The documentary, by the director of “Who Killed Malcolm X?,” is a compelling biography of Ernest Withers, whose photographs helped chronicle Black history.
After the photojournalist Ernest Withers died in 2007, a bombshell investigation revealed that the respected Memphis photographer, known for taking over a million pictures of 20th-century Black life during his career, had also been a paid informant of the F.B.I.
The documentary “The Picture Taker,” directed by Phil Bertelsen (“Who Killed Malcolm X?”), uses this fact as an entry point into a compelling biography of Withers, whose photographs helped chronicle important events in the civil rights movement, including the Rev. Dr. Martin Luther King Jr.’s final days spent supporting the 1968 sanitation workers’ strike in Memphis.
“The Picture Taker” presents several perspectives on Withers’s link to the F.B.I. and noticeably does not come down on a particular side — unlike “Judas and the Black Messiah,” a 2021 historical drama about the murder of the activist and Chicago Black Panther Party leader Fred Hampton, which took up similar subject matter.
But the reason to watch the documentary isn’t for the debate about Withers’s motives. It’s to see his impressive archive, which Bertelsen was smart to build the film around.
From his coverage of the Emmett Till trial in Mississippi to the weddings and first communions of everyday Black people in Memphis, Withers’s photographs give the documentary a visual language that coheres from start to finish.

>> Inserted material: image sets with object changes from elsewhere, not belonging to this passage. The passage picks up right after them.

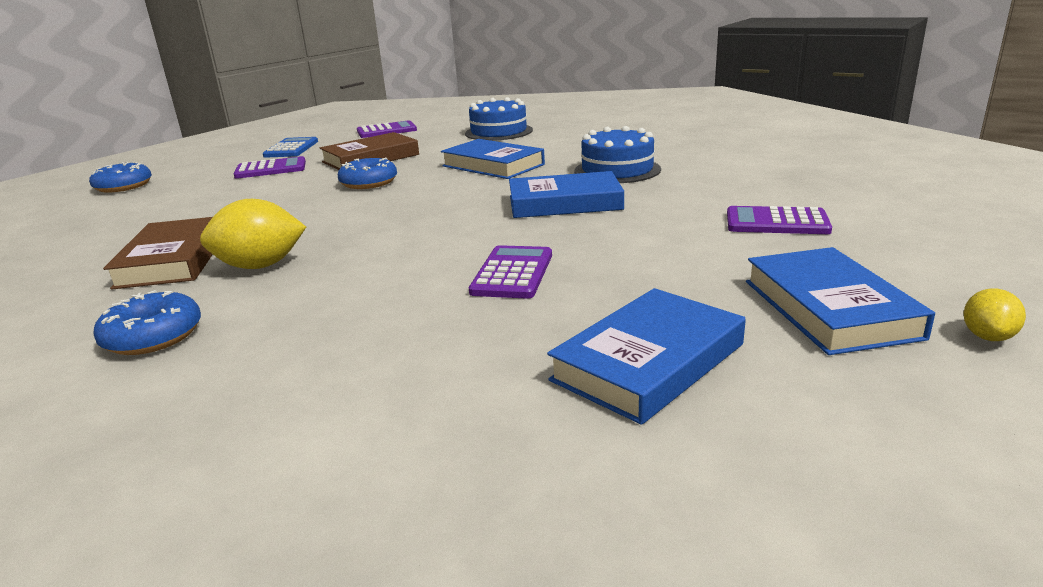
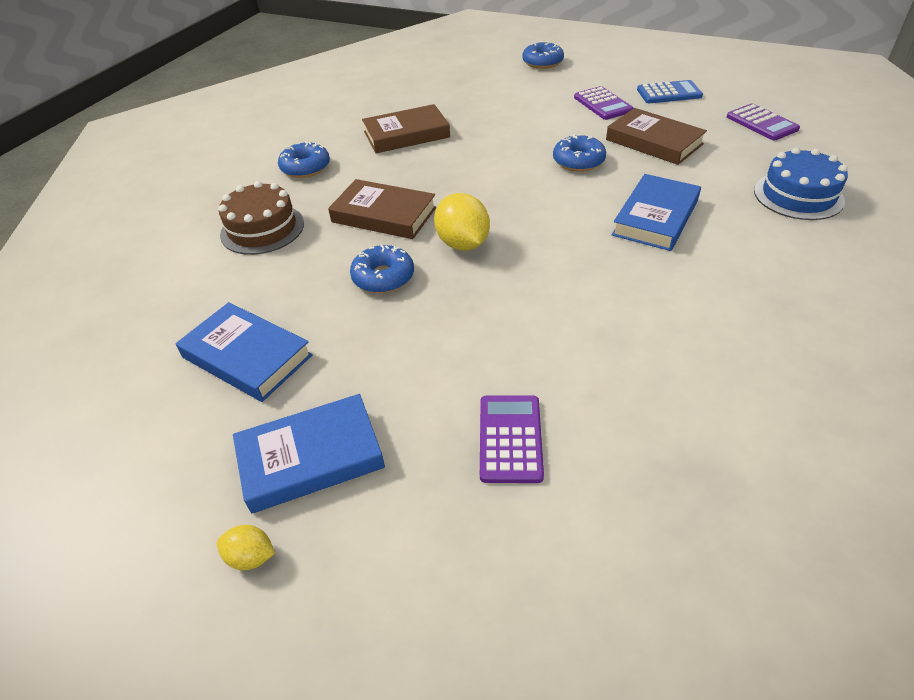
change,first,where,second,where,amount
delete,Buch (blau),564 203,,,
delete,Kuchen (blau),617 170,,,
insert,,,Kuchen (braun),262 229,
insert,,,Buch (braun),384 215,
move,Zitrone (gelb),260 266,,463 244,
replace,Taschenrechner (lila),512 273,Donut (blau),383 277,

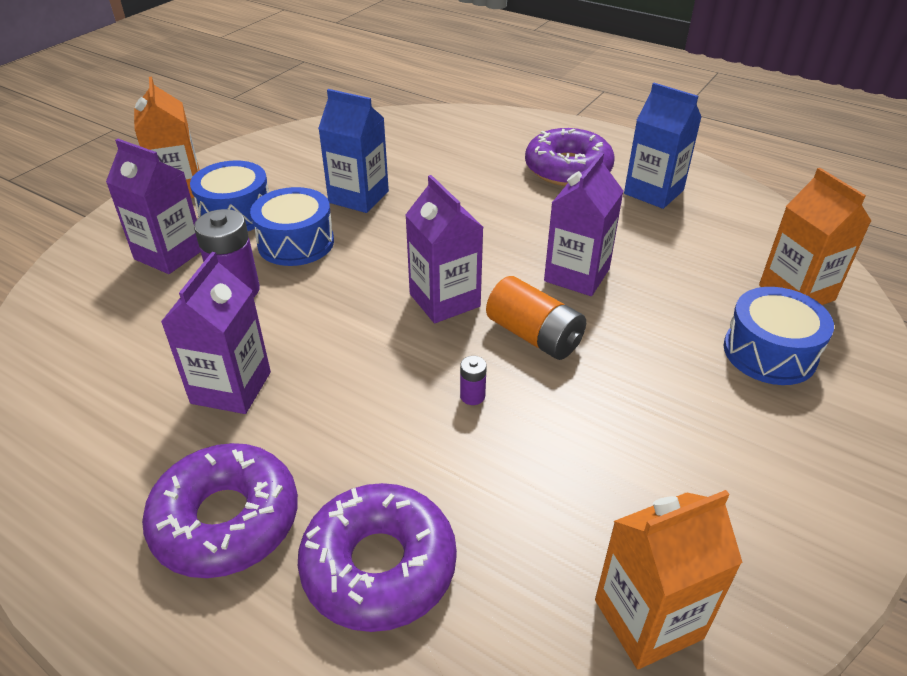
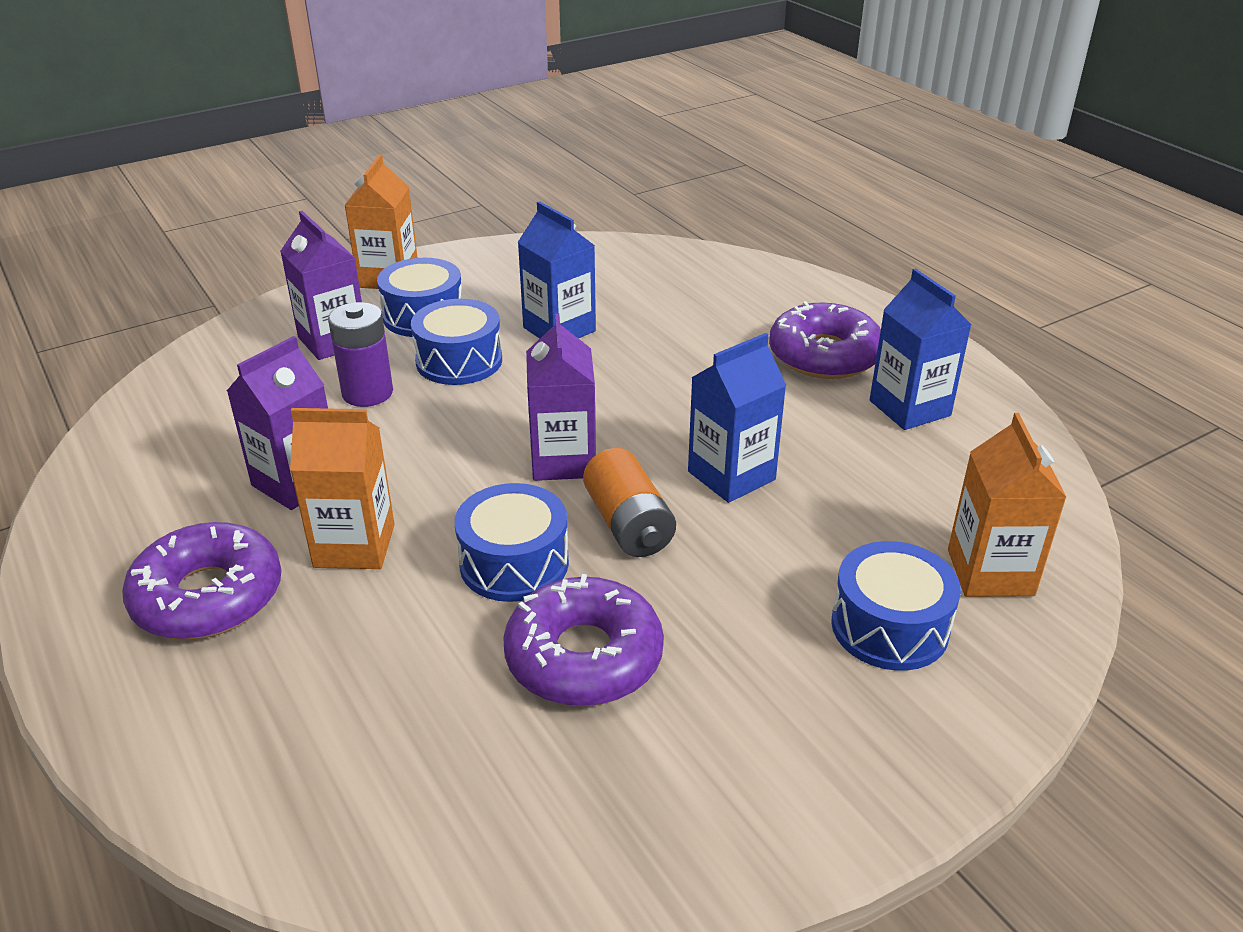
change,first,where,second,where,amount
move,Donut (lila),379 566,,584 656,
move,Getränkekarton (orange),648 619,,354 546,
replace,Batterie (lila),472 396,Trommel (blau),514 563,
recolor,Getränkekarton (lila),577 275,Getränkekarton (blau),731 475,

“The Picture Taker” artfully plays with rendering the photographic image for the screen. It graphically alters Withers’s likeness, transforming pictures of him into telling animations and cutouts that pull him out of the background in which he so often dwelled and into the foreground.
Ultimately, the film immerses viewers in Withers’s considerable storytelling abilities as an image-maker at the same time that it examines his motives for taking those very pictures — that tension is what makes for an engrossing watch.
The Picture Taker
Not rated. Running time: 1 hour 20 minutes. In theaters.